(1.) Suit by the plaintiff to recover (1) a sum of Rs. 2,500 deposited with 1st defendant on 6 July 1917 and (2) a sum of Rs. 350 payable to plaintiff for money paid for 1 defendant. The defendants 2 to 5 are the sons of 1 defendant who formed with him, members of a joint family up to 1918. In that year a suit was filed by the present 2nd defendant against his father and brothers for partition. No written statement was filed and the suit was compromised and a decree was passed in terms of the compromise on 23-1-1920. Under the compromise, provision was made for paying off most of the debts contracted by the 1 defendant but not the suit debt. No specific properties we re allotted to the 1 defendant and it was arranged that a maintenance of Rs. 30 should be paid to him every month. The present suit was filed on 6-7-1920 and the defendants 2 to 5 are sought to be made liable with reference to the shares in their hands of what had been prior to 1920, joint family properly. The defendants denied the genuineness of the debts. The District Judge found that the debts were true. He had doubts about the bona fides of the partition, but on the ground that under the compromise it was agreed that all the debts of the 1 defendant were agreed to be paid by all the defendants, decreed the suit. All the defendants appealed. The 1 defendant died during the pendency of the appeal. With the construction of the terms of the compromise by the District Judge, we are not able to agree.

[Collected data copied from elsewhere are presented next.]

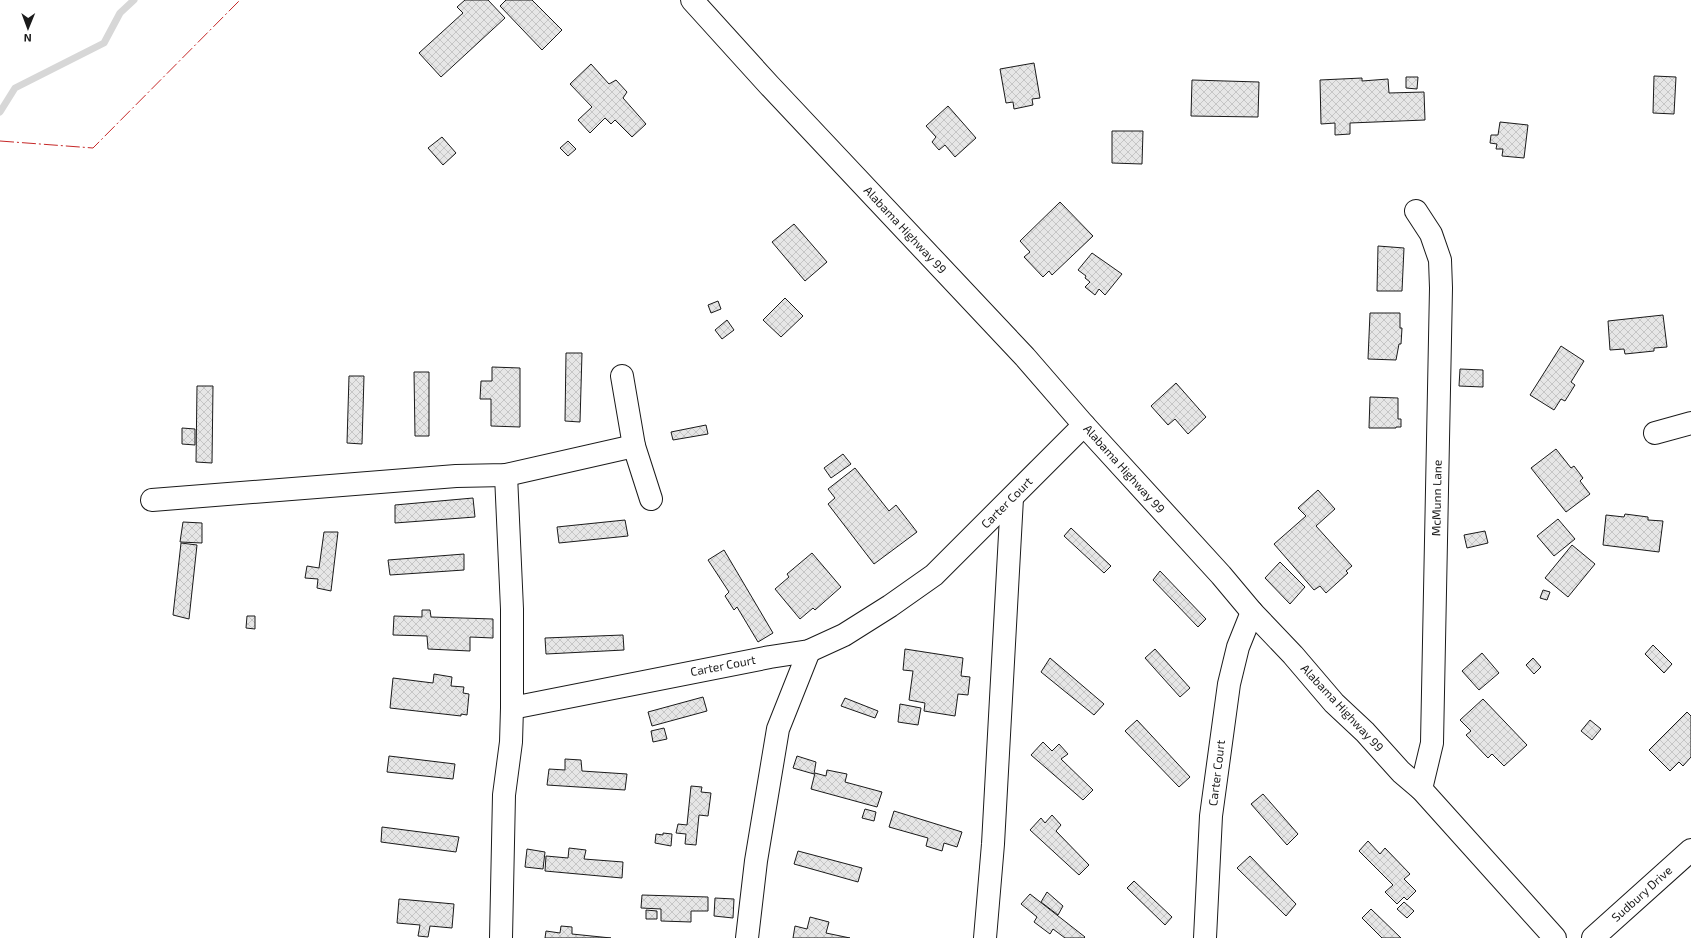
<svg xmlns="http://www.w3.org/2000/svg" width="1691" height="938" font-family="'Exo 2',sans-serif">
  <defs>
    <pattern id="building-cross-hatch" width="8" height="8" patternUnits="userSpaceOnUse"><rect width="8" height="8" fill="#e6e6e6"/><path d="M0 0l8 8M0 8l8-8" fill="none" stroke="#c5c5c5"/></pattern>
  </defs>
  <rect width="100%" height="100%" fill="#fff"/>
  <g fill="none" stroke-linecap="round" stroke-linejoin="round">
    <polyline stroke="#d7d7d7" stroke-width="7" points="0,112 15,88 104,43 120,13 134,0"/>
  </g>
  <g fill="url(#building-cross-hatch)" stroke="#1a1a1a">
    <polygon points="465,0 488,0 505,18 441,77 419,53 463,13 457,7"/>
    <polygon points="506,0 532,0 562,30 542,50 500,6"/>
    <polygon points="1034,63 1040,98 1032,99 1033,105 1014,109 1013,102 1006,103 1000,69"/>
    <polygon points="591,64 609,84 616,80 627,92 623,98 646,124 632,137 615,120 611,124 605,118 590,133 578,120 592,107 570,84"/>
    <polygon points="1654,76 1676,77 1674,114 1653,113"/>
    <polygon points="1406,77 1418,77 1417,89 1406,88"/>
    <polygon points="1362,78 1362,81 1388,79 1389,93 1424,92 1425,120 1350,123 1350,134 1335,135 1335,123 1321,124 1320,80"/>
    <polygon points="1192,80 1259,82 1258,117 1191,116"/>
    <polygon points="948,106 976,138 955,157 945,145 939,150 932,142 936,137 926,126"/>
    <polygon points="1500,122 1528,125 1524,158 1502,156 1503,149 1496,149 1497,144 1490,143 1491,135 1498,135"/>
    <polygon points="1112,131 1143,131 1142,164 1112,163"/>
    <polygon points="442,137 456,153 443,165 428,148"/>
    <polygon points="568,141 576,149 568,156 560,148"/>
    <polygon points="1060,202 1093,236 1052,275 1049,271 1043,277 1024,257 1030,252 1020,241"/>
    <polygon points="794,224 827,262 805,281 772,242"/>
    <polygon points="1378,246 1404,248 1402,291 1377,291"/>
    <polygon points="1092,253 1122,274 1105,295 1099,289 1095,295 1085,287 1090,282 1085,278 1086,276 1078,270"/>
    <polygon points="785,298 803,316 781,337 763,320"/>
    <polygon points="718,301 721,309 711,313 708,305"/>
    <polygon points="1370,313 1400,313 1400,328 1402,328 1401,344 1399,344 1396,360 1368,359"/>
    <polygon points="1663,315 1667,347 1654,348 1654,351 1625,354 1624,349 1610,350 1608,321"/>
    <polygon points="727,320 734,330 722,339 715,330"/>
    <polygon points="1561,346 1584,361 1571,382 1575,385 1565,401 1561,399 1554,410 1530,395"/>
    <polygon points="566,353 582,353 580,422 565,421"/>
    <polygon points="492,367 520,368 520,427 491,426 491,399 480,399 481,381 492,381"/>
    <polygon points="1460,369 1483,370 1483,387 1459,386"/>
    <polygon points="414,372 429,372 429,436 415,436"/>
    <polygon points="349,376 364,376 362,444 347,443"/>
    <polygon points="1176,383 1206,417 1188,434 1175,419 1168,425 1151,406"/>
    <polygon points="197,386 213,386 212,463 196,462"/>
    <polygon points="1370,397 1398,398 1398,419 1401,419 1401,427 1396,427 1396,428 1369,428"/>
    <polygon points="706,425 708,434 673,440 671,432"/>
    <polygon points="182,428 195,429 195,445 182,444"/>
    <polygon points="1556,449 1571,468 1574,466 1583,478 1580,481 1590,494 1566,512 1531,468"/>
    <polygon points="843,454 851,464 831,478 824,468"/>
    <polygon points="855,468 889,511 896,505 917,532 874,564 828,504 835,498 828,489"/>
    <polygon points="1318,490 1335,509 1316,526 1352,566 1346,571 1348,573 1326,593 1320,586 1314,590 1274,544 1306,516 1298,508"/>
    <polygon points="473,498 475,517 395,523 395,505"/>
    <polygon points="1625,514 1648,517 1648,520 1663,521 1659,552 1603,545 1606,515 1624,517"/>
    <polygon points="1558,519 1575,539 1554,556 1537,536"/>
    <polygon points="625,520 628,536 559,543 557,527"/>
    <polygon points="183,522 202,523 202,543 180,542"/>
    <polygon points="1071,528 1111,566 1104,573 1064,536"/>
    <polygon points="1485,531 1488,543 1467,548 1464,535"/>
    <polygon points="324,532 338,532 331,591 317,588 318,579 305,578 307,566 319,568"/>
    <polygon points="181,543 197,545 189,619 173,615"/>
    <polygon points="1572,545 1595,564 1568,597 1545,578"/>
    <polygon points="724,550 773,633 758,642 737,607 734,610 725,596 729,592 708,560"/>
    <polygon points="812,553 841,587 815,610 813,608 800,619 775,589 789,577 787,574"/>
    <polygon points="464,554 464,570 390,575 388,560"/>
    <polygon points="1280,562 1305,587 1290,604 1265,578"/>
    <polygon points="1160,571 1206,619 1198,627 1153,580"/>
    <polygon points="1543,590 1550,592 1547,600 1540,598"/>
    <polygon points="422,610 430,610 431,617 493,619 493,638 470,637 470,651 428,649 427,636 393,635 394,616 422,617"/>
    <polygon points="247,616 255,616 255,629 246,628"/>
    <polygon points="623,635 624,650 546,654 545,638"/>
    <polygon points="1653,645 1672,664 1664,673 1645,654"/>
    <polygon points="905,649 963,658 961,676 970,677 968,695 958,694 955,716 924,711 925,703 909,700 913,671 903,670"/>
    <polygon points="1155,649 1190,688 1180,697 1145,658"/>
    <polygon points="1482,653 1499,673 1479,690 1462,671"/>
    <polygon points="1050,658 1104,704 1094,715 1041,672"/>
    <polygon points="1533,658 1541,667 1534,674 1526,665"/>
    <polygon points="434,674 452,677 451,686 464,687 463,693 469,694 467,715 461,714 461,716 390,708 393,678 433,683"/>
    <polygon points="703,697 707,711 652,726 648,712"/>
    <polygon points="845,698 878,711 875,718 841,706"/>
    <polygon points="1483,699 1527,745 1504,766 1492,754 1488,758 1466,735 1471,731 1460,720"/>
    <polygon points="900,704 921,708 918,725 898,722"/>
    <polygon points="1687,712 1691,716 1691,757 1683,766 1679,762 1670,771 1649,750"/>
    <polygon points="1137,720 1190,777 1179,787 1125,731"/>
    <polygon points="1590,720 1601,729 1592,740 1581,731"/>
    <polygon points="664,728 667,739 653,742 651,731"/>
    <polygon points="1043,742 1052,751 1059,744 1068,754 1061,759 1093,790 1083,800 1031,755"/>
    <polygon points="389,756 455,764 453,779 387,772"/>
    <polygon points="797,756 816,762 814,774 793,768"/>
    <polygon points="565,759 581,760 582,771 627,774 625,790 547,785 549,769 565,770"/>
    <polygon points="827,770 847,774 845,782 882,792 877,807 811,789 815,773 826,776"/>
    <polygon points="691,786 702,787 701,792 711,793 708,816 699,815 696,845 685,844 686,834 676,833 678,824 687,825"/>
    <polygon points="1263,794 1298,834 1287,845 1251,804"/>
    <polygon points="865,809 876,812 874,821 862,818"/>
    <polygon points="894,811 962,832 957,847 944,843 942,851 926,846 928,838 889,827"/>
    <polygon points="1052,815 1061,825 1056,831 1089,865 1079,875 1030,830 1041,818 1045,823"/>
    <polygon points="382,827 459,837 456,852 381,842"/>
    <polygon points="663,833 672,834 671,846 655,843 656,834 663,835"/>
    <polygon points="1368,841 1380,854 1385,848 1410,874 1404,879 1416,891 1407,900 1404,897 1397,904 1385,892 1393,885 1359,851"/>
    <polygon points="569,848 586,850 584,859 623,862 622,878 545,871 546,856 568,858"/>
    <polygon points="527,849 545,852 543,869 525,867"/>
    <polygon points="798,851 862,868 858,882 794,864"/>
    <polygon points="1250,856 1296,904 1286,916 1237,868"/>
    <polygon points="1134,881 1172,917 1165,925 1127,888"/>
    <polygon points="1047,892 1063,906 1058,915 1041,902"/>
    <polygon points="1030,894 1085,937 1084,938 1065,938 1053,929 1050,934 1034,922 1037,917 1021,904"/>
    <polygon points="642,895 708,897 708,911 691,911 691,922 661,921 661,909 641,908"/>
    <polygon points="715,898 734,899 733,918 714,916"/>
    <polygon points="399,899 454,904 452,928 430,926 428,937 418,936 420,925 397,923"/>
    <polygon points="1404,902 1414,911 1407,918 1397,909"/>
    <polygon points="1371,909 1401,938 1382,938 1362,918"/>
    <polygon points="646,910 657,911 657,919 646,919"/>
    <polygon points="810,917 829,922 826,933 850,938 793,938 795,926 807,929"/>
    <polygon points="561,926 572,927 572,934 611,938 545,938 546,931 560,933"/>
  </g>
  <g fill="none" stroke-linecap="round" stroke-linejoin="round">
    <defs>
      <g id="minor">
        <polyline points="1416,211 1431,234 1440,260 1441,288 1432,743 1421,789"/>
        <polyline points="622,376 634,446 651,499"/>
        <polyline points="1655,433 1691,423"/>
        <polyline points="152,500 456,476 506,475 634,446"/>
        <polyline points="512,708 770,657 809,651 844,635 890,606 934,575 1084,425"/>
        <polyline points="501,938 504,795 511,742 512,708 512,609 506,475"/>
        <polyline points="747,938 756,861 778,729 809,651"/>
        <polyline points="985,938 993,844 1012,498"/>
        <polyline points="1205,938 1211,816 1229,684 1238,647 1252,612"/>
        <polyline points="1593,938 1691,850"/>
      </g>
      <polyline id="major" points="692,0 769,85 1025,357 1084,425 1221,575 1252,612 1293,655 1334,703 1365,732 1401,772 1421,789 1555,938"/>
    </defs>
    <use href="#minor" stroke="#1a1a1a" stroke-width="24"/>
    <use href="#major" stroke="#1a1a1a" stroke-width="24"/>
    <use href="#minor" stroke="#fff" stroke-width="22"/>
    <use href="#major" stroke="#fff" stroke-width="22"/>
    <polyline stroke="#c62828" stroke-width="1" stroke-dasharray="14 3 2 3" stroke-linecap="butt" points="0,141 93,148 240,0"/>
  </g>
  <g text-anchor="middle" stroke-width="3" stroke-linejoin="round" paint-order="stroke">
    <g font-size="12" fill="#1a1a1a" stroke="#fff">
      <text transform="translate(905 230) rotate(47)" y="4">Alabama Highway 99</text>
      <text transform="translate(1124 469) rotate(48)" y="4">Alabama Highway 99</text>
      <text transform="translate(1437 498) rotate(-89)" y="4">McMunn Lane</text>
      <text transform="translate(1007 503) rotate(-45)" y="4">Carter Court</text>
      <text transform="translate(723 666) rotate(-11)" y="4">Carter Court</text>
      <text transform="translate(1342 708) rotate(47)" y="4">Alabama Highway 99</text>
      <text transform="translate(1217 773) rotate(-83)" y="4">Carter Court</text>
      <text transform="translate(1642 894) rotate(-42)" y="4">Sudbury Drive</text>
    </g>
  </g>
  <g transform="translate(28 28) rotate(181)" stroke="#ffffff" stroke-width="3" paint-order="stroke">
  <path d="M0-3L7 15L0 10L-7 15Z" fill="#1a1a1a"/>
  <text y="-6" font-size="11" font-weight="bold" text-anchor="middle" fill="#1a1a1a">N</text>
  </g>
</svg>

(2.) The other appellants do not question the correctness of the finding that the debts are true. Nor do they say that the debts are illegal or immoral. They contend that the sons are not liable for the father's debt (not charged on the property) after partition and rely on Karri Venkatareddi V/s. Chelluri Satyanarayanamurthi (1920) 40 MLJ 473 following Peda Venkanna V/s. Sreeneevasa Dikshathulu (1917) ILR 41 M 136 : 33 MLJ 519. The respondent replies that the partition is not bona fide within the meaning of the exception recognised in these cases and if the partition is held bona fide, he contends that Karri Venkata Reddi V/s. Chelluri Satyanarayanamurthi (1920) 40 MLJ 473 is incorrectly decided and as to Peda Venkanna V/s. Sreeneevasa Dikshathulu (1917) ILR 41 M 136 : 33 MLJ 519 while conceding that the actual decision is correct, in so far as it rests on any ground other than the ground that the pronote in that case was renewed by the father after partition, such ground is not correctly decided.

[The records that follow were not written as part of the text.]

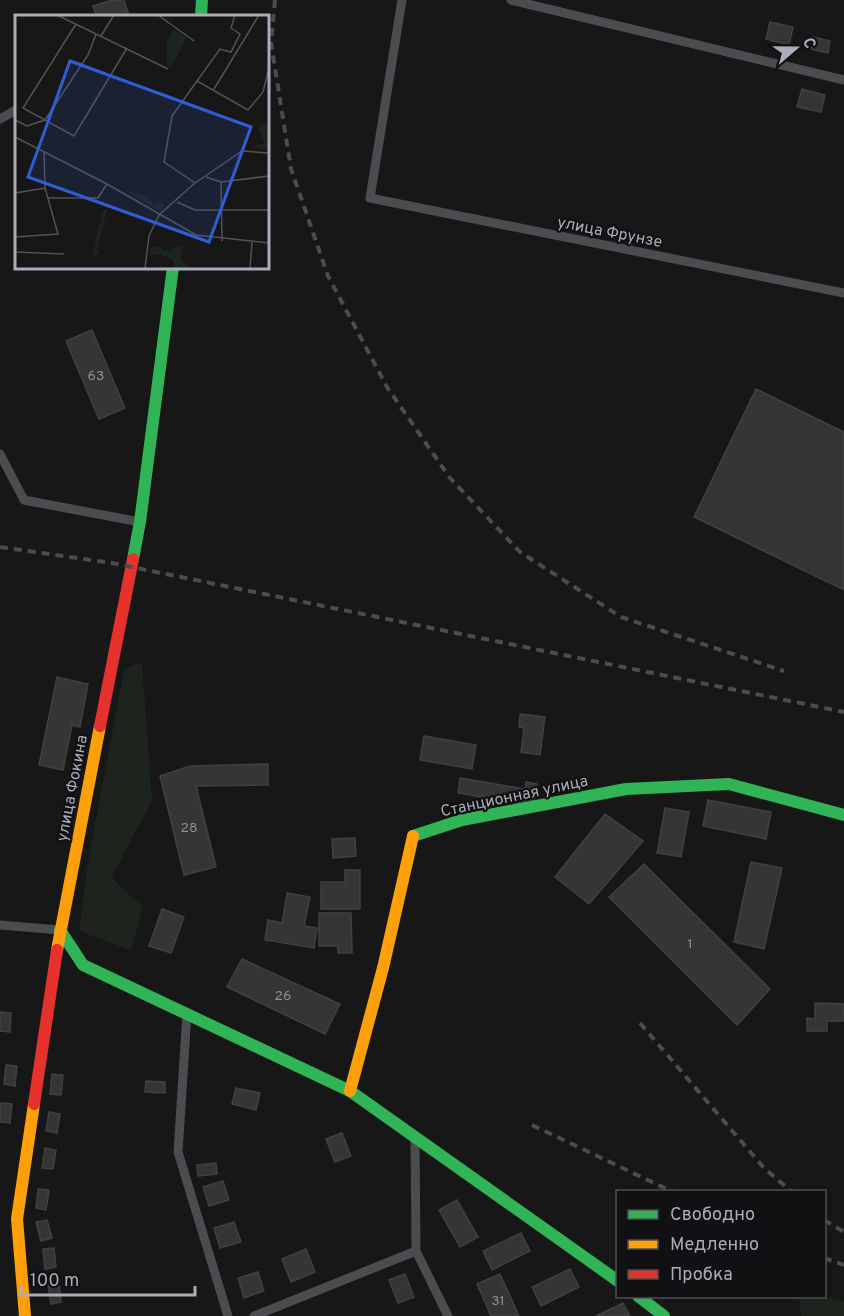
<svg xmlns="http://www.w3.org/2000/svg" width="844" height="1316" viewBox="0 0 844 1316" font-family="Overpass,sans-serif">
  <rect width="100%" height="100%" fill="#171717"/>
  <path fill="#1d241e" d="M142,662L152,800L111,878L143,907L131,950L79,931L89,856L124,670Z
    M799,1297H823L844,1301V1316H801Z"/>
  <path fill="#353536" stroke="#3f4043" stroke-width="1.5" d="M112,0H124L129,16H96L93,6Z
    M770,22L793,27L789,45L766,39Z
    M813,37L830,41L828,53L810,49Z
    M802,89L825,95L821,112L797,107Z
    M92,330L125,408L99,419L66,341Z
    M756,389L844,432V590L694,517Z
    M57,677L88,684L80,727L72,725L63,770L39,765Z
    M520,714L545,717L540,755L521,752L524,728L519,727Z
    M424,736L476,745L472,769L420,760Z
    M268,764V785L196,786L216,867L184,875L160,776L190,766Z
    M460,778L525,789L526,782L537,784L534,801L526,800L525,805L458,793Z
    M708,800L771,812L766,839L703,826Z
    M665,808L689,812L681,857L657,853Z
    M605,814L643,841L589,904L555,877Z
    M355,838L356,856L333,858L332,839Z
    M751,862L782,868L764,949L734,942Z
    M644,864L770,989L737,1025L609,897Z
    M345,870H360V909H321V882H345Z
    M287,893L310,897L304,926L317,928L314,948L265,940L268,920L282,923Z
    M162,909L184,917L171,953L149,946Z
    M319,913H351L352,953H338V946H319Z
    M242,959L340,1004L325,1034L227,987Z
    M815,1003L844,1004V1021H827V1031H807V1018L815,1019Z
    M0,1012L11,1013L10,1032L0,1031Z
    M6,1065L17,1066L15,1086L4,1084Z
    M52,1074L63,1075L61,1095L50,1094Z
    M146,1081L165,1082V1093L145,1092Z
    M236,1088L260,1093L256,1110L232,1104Z
    M1,1103L12,1104L10,1123L0,1122Z
    M49,1112L60,1114L57,1133L46,1131Z
    M342,1133L351,1156L335,1162L326,1139Z
    M45,1148L56,1150L53,1169L42,1168Z
    M216,1163L217,1174L198,1176L197,1165Z
    M223,1181L229,1200L209,1206L203,1187Z
    M38,1189L49,1190L46,1210L36,1208Z
    M457,1200L478,1237L460,1247L439,1210Z
    M47,1220L52,1238L41,1241L36,1222Z
    M234,1222L241,1242L220,1248L214,1228Z
    M521,1233L530,1251L492,1270L483,1251Z
    M54,1248L56,1267L45,1269L43,1249Z
    M306,1249L315,1272L291,1282L282,1259Z
    M570,1269L579,1287L541,1306L532,1287Z
    M258,1272L264,1291L244,1298L238,1278Z
    M405,1274L414,1297L398,1303L389,1280Z
    M500,1274L519,1316H491L477,1284Z
    M59,1283L61,1302L51,1304L48,1284Z
    M623,1303L630,1316H596Z"/>
  <g fill="none" stroke-linecap="round" stroke-linejoin="round">
    <path stroke="#4b4c50" stroke-width="9" d="M402,0L370,198L844,293
      M511,0L844,80
      M0,119L16,110
      M0,454L24,500L140,522
      M0,925L60,930
      M187,1013L178,1152L228,1316
      M415,1137L416,1251L448,1316
      M254,1316L416,1251"/>
    <path stroke="#30b455" stroke-width="12" d="M201,16L202,0
      M133,559L140,522L173,267
      M413,836L462,820L626,789L729,784L844,815
      M60,930L83,965L350,1091L618,1281
      M638,1296L664,1316"/>
    <path stroke="#ff9f0a" stroke-width="12" d="M57,950L100,726
      M350,1091L383,968L413,836
      M25,1316L17,1219L34,1104"/>
    <path stroke="#e5322d" stroke-width="12" d="M100,726L133,559
      M34,1104L57,950"/>
    <path stroke="#4b4c4f" stroke-width="4" stroke-dasharray="8 6" stroke-linecap="butt" d="M275,0L271,43L291,169L328,276L387,387L450,478L520,552L621,617L784,671
      M0,547L112,563L844,712
      M640,1023L764,1168L792,1192
      M532,1125L673,1192
      M824,1220L844,1232
      M824,1258L844,1265"/>
  </g>
  <g text-anchor="middle" stroke-width="4.5" stroke-linejoin="round" paint-order="stroke">
    <g font-size="14" fill="#8b8f98">
      <text x="96" y="380">63</text>
      <text x="189" y="832">28</text>
      <text x="690" y="948">1</text>
      <text x="283" y="1000">26</text>
      <text x="498" y="1305">31</text>
    </g>
    <g font-size="16" fill="#a8adb8" stroke="#111113">
      <text transform="translate(610 231) rotate(11)" y="6">улица Фрунзе</text>
      <text transform="translate(71 788) rotate(-79)" y="6">улица Фокина</text>
      <text transform="translate(514 795) rotate(-12)" y="6">Станционная улица</text>
    </g>
  </g>
  <g transform="translate(15 15)">
    <rect width="254" height="254" fill="#171717"/>
    <path d="M159,14L172,23L157,50L152,51V26ZM251,106L253,114V135L236,131L249,129L243,113ZM111,175L131,181L139,190L145,187L150,191L145,197ZM88,195H92L82,234L84,238L76,244ZM169,230L166,243L172,251L181,253H160L158,245L144,239L134,241L136,232L146,231L149,236Z" fill="#1d241e"/>
    <path fill="none" stroke="#515357" stroke-width="1.5" d="M42,0L153,54M143,0L179,26M220,0L216,13L225,19L216,37L205,34L182,66L233,95L248,77L254,53M61,9L8,93L59,121L112,33M86,21L99,0M199,74L244,0M0,105L12,111L30,105L73,40L81,19M0,122L92,169L181,220L254,228M191,162L206,167L254,161M206,167L207,226M180,168L149,147L157,101L182,66M0,178L30,173M33,183H83L92,169M162,187L180,195H254M0,222L43,219L30,173L29,137M0,237L49,239M130,253L134,221L144,200L180,168L227,136L254,138M235,253L237,227"/>
    <path fill="#325cd3" fill-opacity="0.15" stroke="#325cd3" stroke-width="3" d="M55,46L236,112L194,227L13,162Z"/>
    <rect width="254" height="254" fill="none" stroke="#a8adb8" stroke-width="3"/>
  </g>
  <rect x="616" y="1190" width="210" height="108" fill="#111113" stroke="#4d4f55" stroke-width="1.5"/>
  <rect x="628" y="1210" width="30" height="9" fill="#30b455" stroke="#4d4f55" stroke-width="1.5"/>
  <text x="670" y="1220" font-size="18" fill="#a8adb8">Свободно</text>
  <rect x="628" y="1240" width="30" height="9" fill="#ff9f0a" stroke="#4d4f55" stroke-width="1.5"/>
  <text x="670" y="1250" font-size="18" fill="#a8adb8">Медленно</text>
  <rect x="628" y="1270" width="30" height="9" fill="#e5322d" stroke="#4d4f55" stroke-width="1.5"/>
  <text x="670" y="1280" font-size="18" fill="#a8adb8">Пробка</text>
  <g transform="translate(796 48) rotate(70)" stroke="#111113" stroke-width="4.5" paint-order="stroke">
  <path d="M0-4.5L10 22L0 15L-10 22Z" fill="#a8adb8"/>
  <text y="-9" font-size="16" font-weight="bold" text-anchor="middle" fill="#a8adb8">С</text>
  </g>
  <path d="M21 1286v9h174v-9" fill="none" stroke="#a8adb8" stroke-width="3"/>
  <text x="30" y="1286" font-size="18" fill="#a8adb8" stroke="#111113" stroke-width="4.5" paint-order="stroke">100 m</text>
</svg>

(3.) We are of opinion that the partition by the decree of 1920 was bona fide in the sense that the intention was to really divide the status of the parties; it is probably also bona fide though the matter has not been fully gone into, in the sense that there has been no unequal allotment of properties if we regard all the debts as debts of 1 defendants only i. e., that his share, minus all the debts would have been much less than what he actually got viz., an annuity of Rs. 360 and we come to this conclusion in spite of the fact that there has been no division by metes and bounds and the decision in Appa V/s. Ranga (1882) ILR 6 Mad 71 is doubtful, if it meant to decide that the family continues joint in cases where there is a relinquishment by the father subject to a maintenance. It is not bona fide only in the sense, that provision was not made for all the debts of 1 defendant not illegal and immoral (Ghose's Hindu Law Vol. 1 page 438) out of the whole joint family properties from which they would have been recoverable if there had been no partition and debts like the plaintiffs will be defeated if it is held that the defendants 2 to 5 are not liable. As it is doubtful whether the exception mentioned in the cases uses the expression bona fide in this sense, we had to consider the question of the correctness of the decisions relied on.